From Lap 73 until Wickens took the lead on lap 95, Pagenaud averaged 211.9 mph. Wickens average 215.17. Enough for Wickens to make up .38 seconds per lap, or 8.7 seconds for the period we are looking at. This includes passing both Newgarden and Power as well as Pagenaud.
It wasn’t just those two. All the major Hondas were moving up the standings, while the Chevys, in fuel-save mode, moved down. By the time Pagenaud and Power pitted at lap 119, they had also been passed by Scott Dixon and Alex Rossi. By the time the Pit stops were though and everyone had stopped a second time, (the Honda’s went another eight laps), Pagenaud was six. So he went from first to sixth on fuel mileage in the middle of the race. The Hondas as a group were able to go at least six miles further on a tank of fuel. In fact, Pagenaud drove a heckuva race to finish second (aided by a very slow pit stop by Rossi, who finished third). Charlie Kimball was the only other Chevy in the top 10, finishing 10th.
As you might expect, Scott Dixon, the king of fuel mileage, won the race and took the lead in the championship over Rossi in second and Power in third.
Though he had the fastest car, Wickens did not win the race. He collided with Ed Carpenter about half way through taking both of them out.
THE REST OF THE SEASON:
After the Detroit races, I wrote that the Texas race would be key in determining how good a chance Honda has of winning its first manufacturer title since Chevy joined in 2012. And the Texas Race would determine the shape of the driver’s title chase. Well, because of Honda’s mileage-fueled domination of Texas, the manufacturer race is now Honda’s to lose. With Hondas finishing first and third and Chevy finishing second and 10th (the top two cars count for manufacturer points), Honda added 29 points to its advantage and now leads by 132 points (757-625).

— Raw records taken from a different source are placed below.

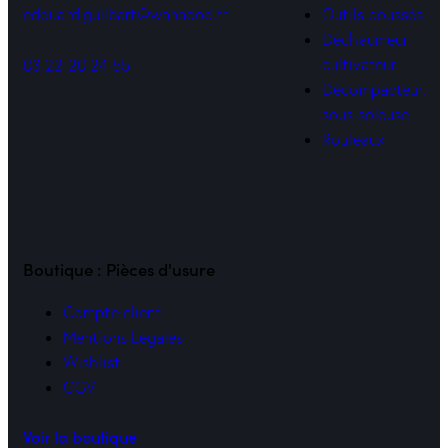
Outils poussés
edouard.guilbart@wanadoo.fr
Déchaumeur
cultivateur
03 22 20 24 55
Décompacteur,
sous soleuse
Rouleaux
Boutique : Pièces d'usure
Compte client
Mentions Légales
Wishlist
CGV
Voir la boutique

On the driver’s side, there are two Honda drivers at the top: Dixon and Rossi. Dixon’s Ganassi team is rounding into form with Dixon finishing second (GP of Indy), third (Indy 500), first (Detroit 1), fourth (Detroit 2), and first (Texas). Rossi’s Andretti team has been on its game most of the year. And Rossi has been a driver to be reckoned with at every event.
The first Chevy driver, Power, is 36 points behind Dixon, which is effectively a one-race margin. Rossi is 13 points ahead of Power.
Going forward, it’s important to remember that a fuel mileage advantage only trumps power on tracks where you can pass, and in races without a lot of yellows. The next race at Road America (June 24, I’ll be there) should be interesting. With its four-mile laps fuel mileage is always a challenge. But judging by Texas, the Hondas should be able to go at least a lap farther on fuel, if not two, which is HUGE at Road America. But the “National Park of Speed” is also a power-sucking monster, with several good spots to pass. Road America is also wide open, so there are not usually a lot of cautions.
Dixon used Honda’s mileage advantage to win it last year, when Penske had a clear speed advantage. Rossi should also be strong this year. First, he’s been strong everywhere. Second, Rossi is testing at Road America this week, while Dixon and Sebastien Bourdais are off at Le Mans with the Ford-Ganassi GT team.
It will be a good watch. I have heard some simulations have the cars hitting 200-plus MPH going down the hill into Turn 5. Which is where I will be watching the race.